Thanks @caufieldjh - specifically what we are looking for @LucaCappelletti94 @zommiommy is something like this:

g = Ensmallen.from_csv(**my_graph_params)
my_embedddings = get_okapi_tfidf_weighted_textual_embedding(g)

If I understand correctly (which I might not), the only way to do this now is:

get_okapi_tfidf_weighted_textual_embedding("KGCOVID19") # <- goes to KG-Hub and downloads graph files, gets text from nodes file, and gets embeddings from name and description columns

LucaCappelletti94 commented 2 years ago

Hello @justaddcoffee and @caufieldjh, while there are methods already parametrized for the various repositories, the one you have reported here is the most generic one and does not work on graphs, but on generic CSVs. It requires the path of the CSV to parse: you can see its documentation by either using the help python function or by using the SHIFT+TAB shortcut in a Jupiter Notebook.

justaddcoffee commented 2 years ago

Okay, great - thanks @LucaCappelletti94

@caufieldjh can you have a look and see if this provides what we need in NEAT to switch to Grape for text embeddings? I think it should

caufieldjh commented 2 years ago

It looks like it should work, though there is some kind of name collision between Embiggen's transformers and the transformers providing the tokenizer:

>>> get_okapi_tfidf_weighted_textual_embedding(path)
Traceback (most recent call last):
  File "<stdin>", line 1, in <module>
  File "/home/harry/neat-env/lib/python3.8/site-packages/cache_decorator/cache.py", line 613, in wrapped
    result = function(*args, **kwargs)
  File "/home/harry/neat-env/lib/python3.8/site-packages/ensmallen/datasets/get_okapi_tfidf_weighted_textual_embedding.py", line 88, in get_okapi_tfidf_weighted_textual_embedding
    from transformers import AutoTokenizer
ImportError: cannot import name 'AutoTokenizer' from 'transformers' (/home/harry/neat-env/lib/python3.8/site-packages/embiggen/transformers/__init__.py)

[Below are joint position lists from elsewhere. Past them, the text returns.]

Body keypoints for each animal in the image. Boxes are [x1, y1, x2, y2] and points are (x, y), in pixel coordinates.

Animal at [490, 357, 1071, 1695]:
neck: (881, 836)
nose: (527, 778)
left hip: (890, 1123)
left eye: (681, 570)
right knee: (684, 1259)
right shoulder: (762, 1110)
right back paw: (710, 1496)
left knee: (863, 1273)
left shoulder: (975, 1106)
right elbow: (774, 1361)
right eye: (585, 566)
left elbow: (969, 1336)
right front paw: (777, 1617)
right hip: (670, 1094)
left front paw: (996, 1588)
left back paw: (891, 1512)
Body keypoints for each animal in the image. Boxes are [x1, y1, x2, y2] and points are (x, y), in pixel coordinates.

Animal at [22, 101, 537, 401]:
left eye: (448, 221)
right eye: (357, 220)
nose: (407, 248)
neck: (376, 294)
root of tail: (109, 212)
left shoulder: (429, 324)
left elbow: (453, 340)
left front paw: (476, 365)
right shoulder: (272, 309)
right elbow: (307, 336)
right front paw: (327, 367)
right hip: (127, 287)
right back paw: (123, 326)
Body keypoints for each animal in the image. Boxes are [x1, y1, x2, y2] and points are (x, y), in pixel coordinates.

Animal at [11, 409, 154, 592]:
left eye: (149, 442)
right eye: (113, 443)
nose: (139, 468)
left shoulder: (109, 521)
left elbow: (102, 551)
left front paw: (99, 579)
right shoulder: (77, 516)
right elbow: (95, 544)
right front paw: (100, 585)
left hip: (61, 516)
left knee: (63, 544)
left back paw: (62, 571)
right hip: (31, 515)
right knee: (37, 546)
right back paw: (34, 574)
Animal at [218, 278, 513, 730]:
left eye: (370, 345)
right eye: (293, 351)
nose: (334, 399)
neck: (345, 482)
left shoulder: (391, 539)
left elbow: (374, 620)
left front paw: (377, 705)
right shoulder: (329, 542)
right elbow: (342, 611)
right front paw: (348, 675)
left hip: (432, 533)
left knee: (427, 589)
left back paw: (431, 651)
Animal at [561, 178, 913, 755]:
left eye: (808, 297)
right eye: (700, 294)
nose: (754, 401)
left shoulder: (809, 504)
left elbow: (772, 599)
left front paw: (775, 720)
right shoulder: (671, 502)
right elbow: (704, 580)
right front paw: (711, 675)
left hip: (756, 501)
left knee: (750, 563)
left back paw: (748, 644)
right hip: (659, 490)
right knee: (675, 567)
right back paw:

LucaCappelletti94 commented 2 years ago

That's extremely odd, I'll look into it.

LucaCappelletti94 commented 2 years ago

Ok so, I have managed to reproduce it and tried to resolve this collision for a while. This has turned out to be quite cursed, so I will fall-back to the "I'm just going to rename that" option.

I'm thinking about what name could fit that better. It's the submodule that given a node embedding and a graph gets you the edge embedding or any of the likes. A name like graph_processing seems too vague. Do you have any proposals?

LucaCappelletti94 commented 2 years ago

Maybe embedding_transformers?

LucaCappelletti94 commented 2 years ago

I have renamed it for now from transformers to embedding_transformers. If we can find a better name, I'm absolutely up for it. At least for now there won't be a collision.

caufieldjh commented 2 years ago

I think that should work fine - at least I can't see a package on Pypi with that name so it shouldn't create the same kind of collision

LucaCappelletti94 commented 2 years ago

This issue should be now resolved, @caufieldjh could you confirm?